Rivista DMA

Yearning for the future

Yearning for the future An eastern sage once said: “If I would have the omnipotence of God for a moment, the only miracle I would work would be that of giving words their original meaning”. In reality, noted Tonino Bello, words today have acquired a multi-use. The same term frequently holds meanings that are diametrically opposed. It seems to me that one of these multi-use words is future. Those among us who are older and more experienced think of young people as the future of society, of the Church of our religious family. We are happy to meet young people who passionately commit themselves to something that is worth dedicating time and energy. We are proud of the good number of young people in all parts of the world who say “yes” to the God who calls them to a life of consecration. We are full of hope because there is a future!

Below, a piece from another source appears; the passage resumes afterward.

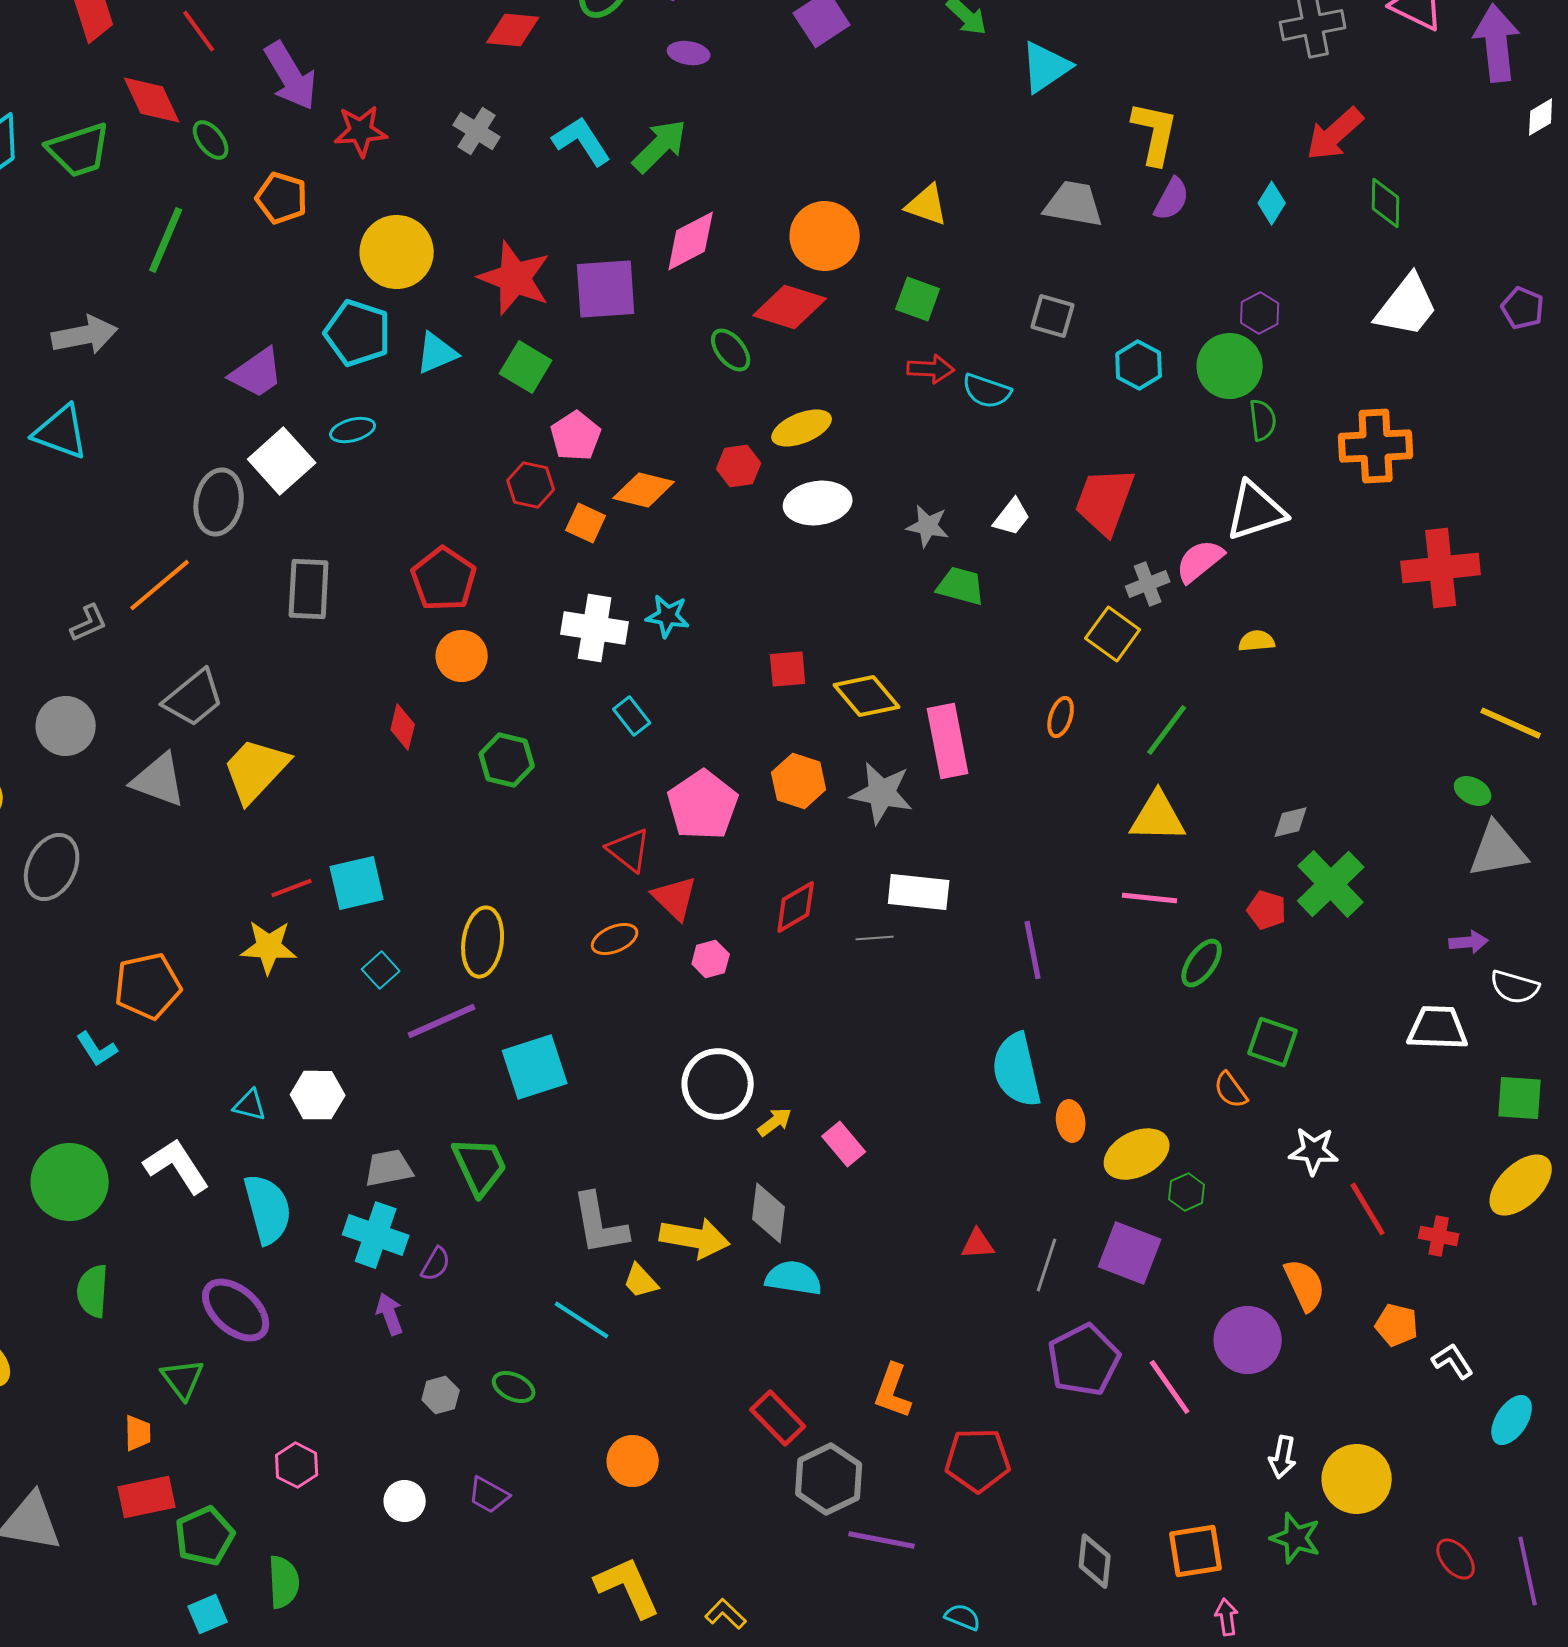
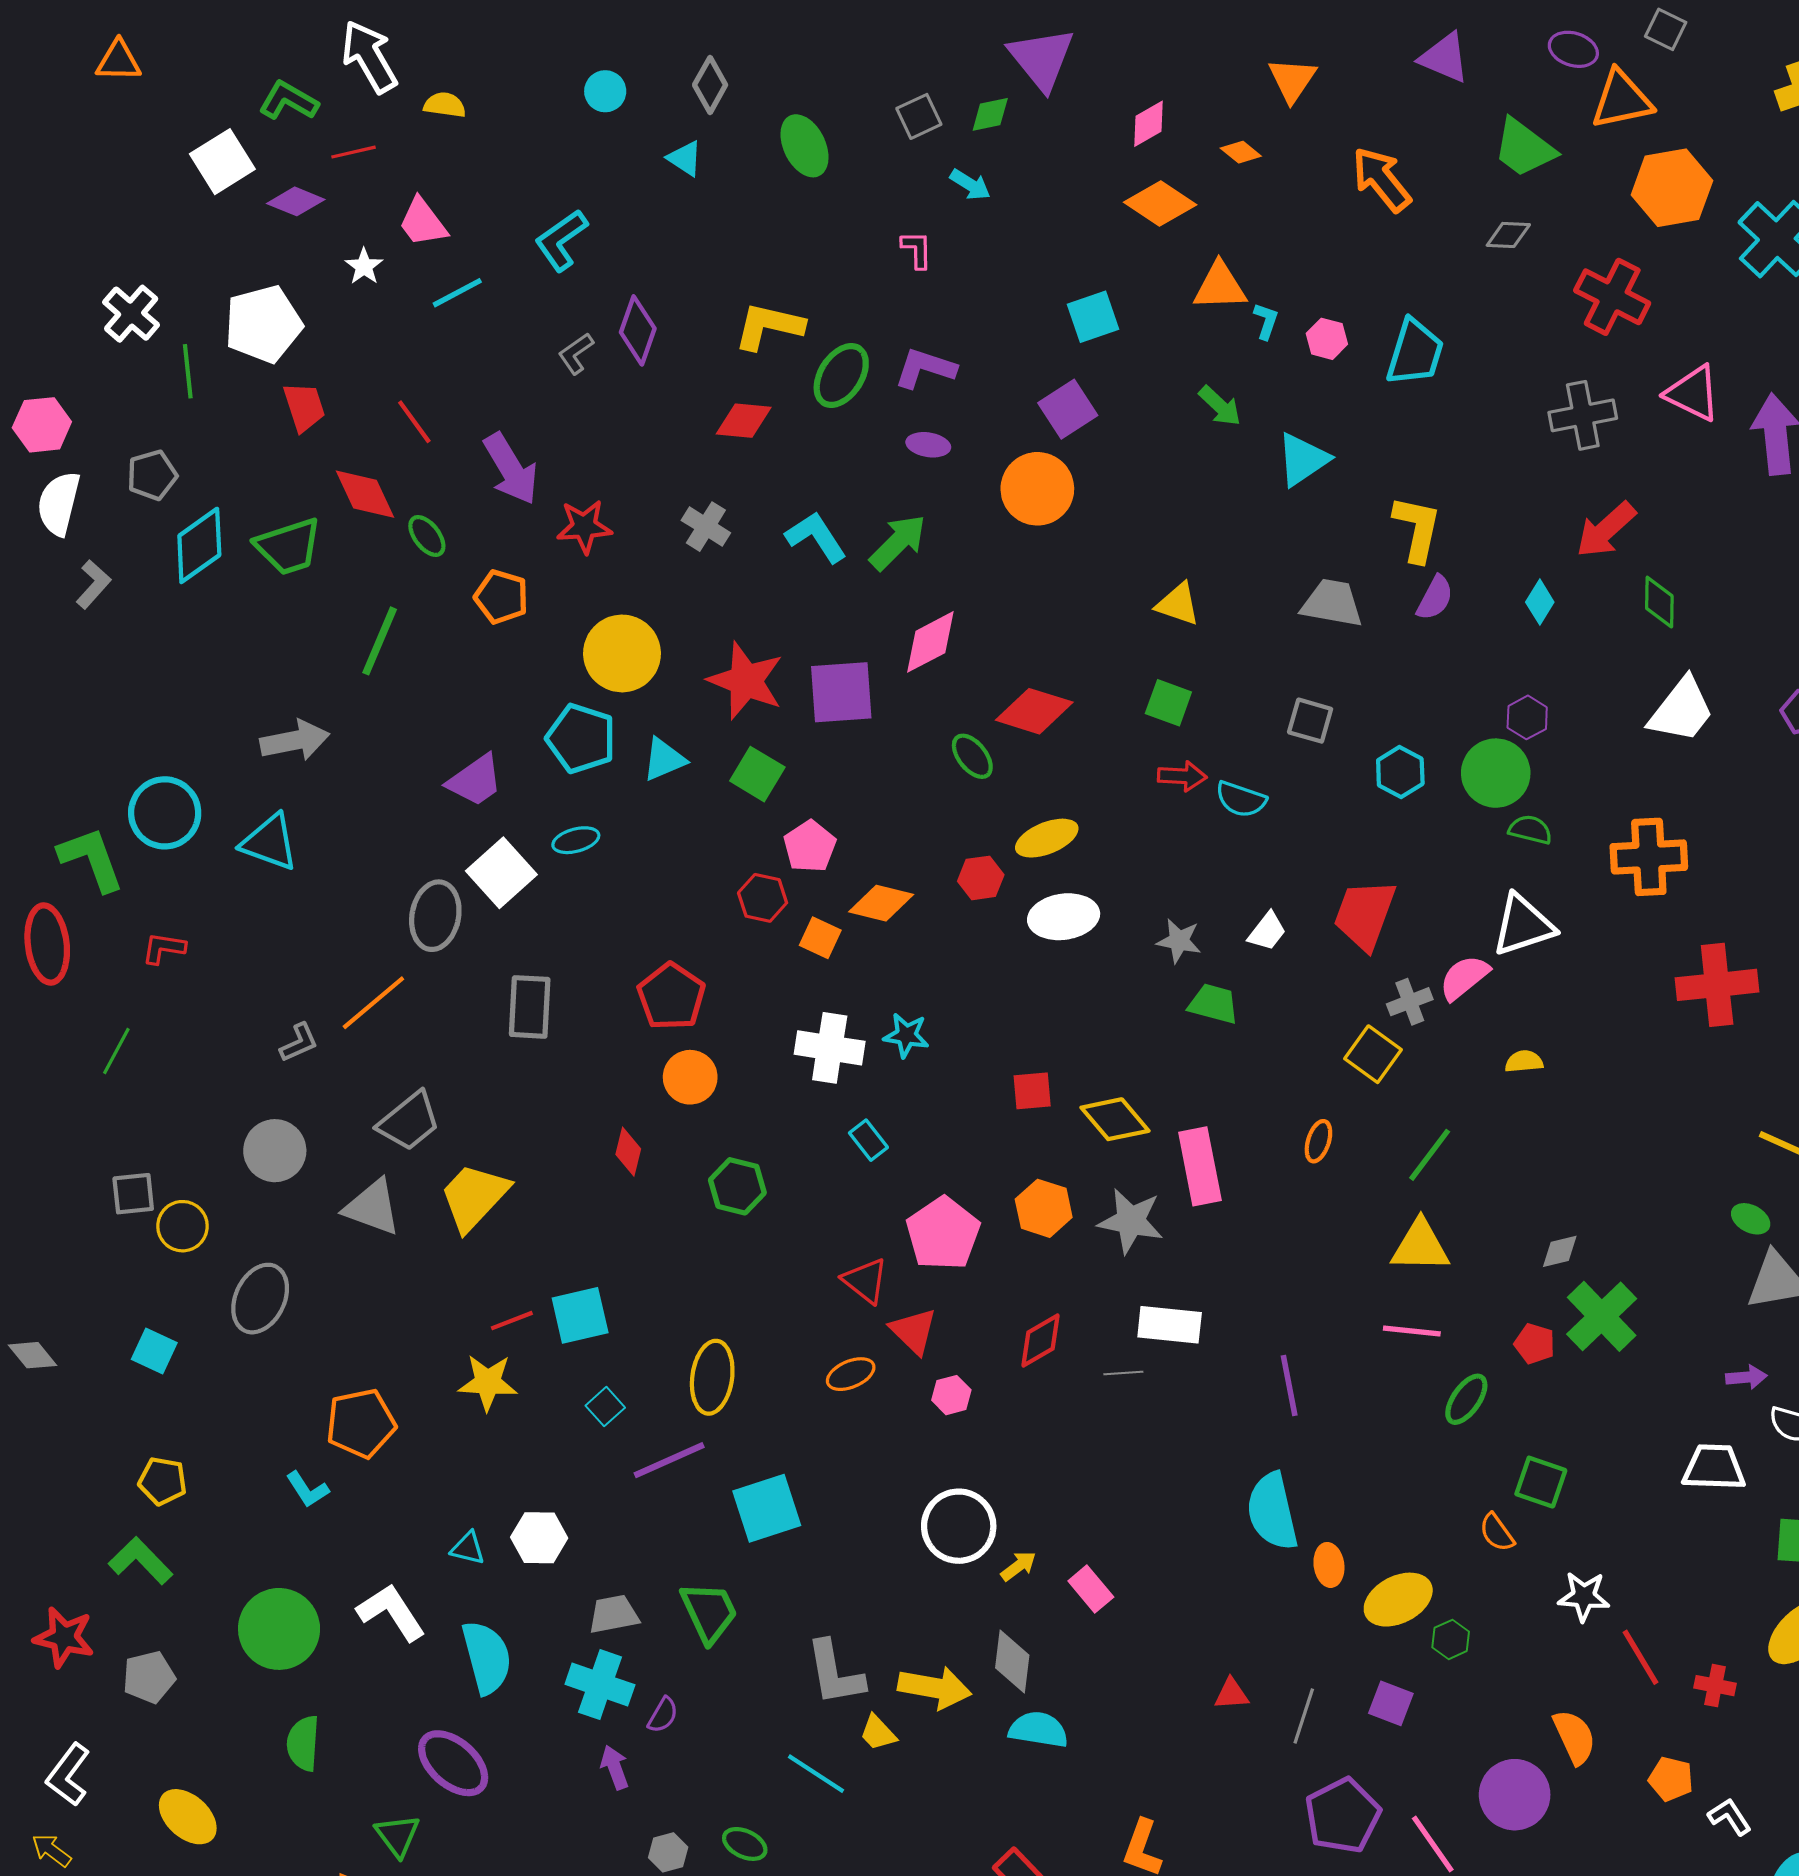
orange circle: (825, 236) -> (1037, 489), moved
green semicircle: (1263, 420) -> (1530, 830), turned -69
purple square: (1130, 1253) -> (1391, 1703), size x0.7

I joyfully told a group of young Sisters whom I met: “You are the future of the Institute” It came to me spontaneously, even though it was an overused and multi-used expression. I became aware of their discomfort when they fell silent. For many young people in different life situations, the future no longer constitutes a magic word that colors dreams, plans and an ideal. Many people look to the future with fear, in a confused, undetermined way. They live the fear of not being able to carry out their own plans. They feel wrapped in an uncertainty that places them in the difficulty of deciding and deciding to do something for life.

In many of today’s cultures being committed forever becomes one of the greatest challenges. One tends to prevaricate, to put things off. One may even arrive at deferring choices to the point of arriving too late. This problem frequently finds its roots in adult victims of disenchantment, of tolerance, of a routine that smothers idealism and suffocates enthusiasm. They themselves are uncertain and incapable of offering the younger generations the gift of hope and trust.

We ask ourselves how a young person can serenely face marriage and motherhood when publicized opinions deal with “Forty reasons for not having children” that has as a subtitle “No kids”, a recently published book that is very widespread. Or how can a young person perceive the fascination of religious life when a mass media campaign ridicules it and makes Sisters seem insignificant. We know that we live in a time of great challenges and great opportunities. It is a time of the Spirit that continues to act in history. We believe that young people yearn for the future. They also know how to look to it with hope, with curiosity, with the
desire to commit them to fill it with meaning. We who are on their side and believe in them can make ourselves companions in their seeking that is so often uncertain or frustrated.

We can still make them hear: “Whatever your heart hopes for is possible. A good, beautiful future is possible. If you want, I will walk with you so that you will be able to find your way.